The btoa behavior is really nutty and also needs to be specified.  :)
Comment 13 Adam Barth 2010-09-06 12:18:08 PDT
Rather:

<?php echo "&%".base64_encode($untrusted_string).";" ?>

(removed extra ' characters that snuck in).
Comment 14 Alexey Proskuryakov 2010-11-15 10:19:39 PST
> > Also what encoding is used in base64?
> UTF8.

I think that this needs to explicitly mention what happens to bad UTF-8 (unpaired surrogates, misplaced BOMs, overlong sequences etc). With tests!
Comment 15 Adam Barth 2010-11-15 13:02:52 PST
(In reply to comment #14)
> > > Also what encoding is used in base64?
> > UTF8.
> 
> I think that this needs to explicitly mention what happens to bad UTF-8 (unpaired surrogates, misplaced BOMs, overlong sequences etc). With tests!

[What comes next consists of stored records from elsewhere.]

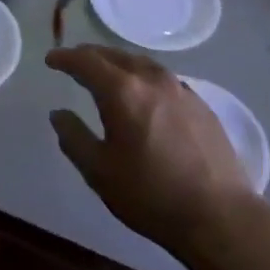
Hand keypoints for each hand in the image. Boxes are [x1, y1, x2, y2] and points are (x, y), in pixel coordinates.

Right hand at [46, 45, 254, 257]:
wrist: (219, 215)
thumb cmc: (150, 195)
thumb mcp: (99, 171)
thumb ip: (73, 137)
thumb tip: (58, 114)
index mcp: (123, 92)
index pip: (87, 62)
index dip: (66, 58)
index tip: (51, 60)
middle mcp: (152, 80)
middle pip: (116, 55)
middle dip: (91, 55)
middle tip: (74, 60)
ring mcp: (181, 90)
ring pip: (143, 63)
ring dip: (119, 62)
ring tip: (107, 71)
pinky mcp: (201, 105)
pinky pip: (163, 78)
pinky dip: (143, 75)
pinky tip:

Sure.  It should probably do the same thing as http://www.whatwg.org/specs/web-apps/current-work/multipage/parsing.html#preprocessing-the-input-stream without the CR/LF magic (and possibly without the null byte magic).
Comment 16 Adam Barth 2010-12-21 01:17:35 PST
Comment on attachment 66617 [details]
Patch

No love for this patch, apparently.
Comment 17 Adam Barth 2011-05-23 10:16:34 PDT
This idea never got enough traction.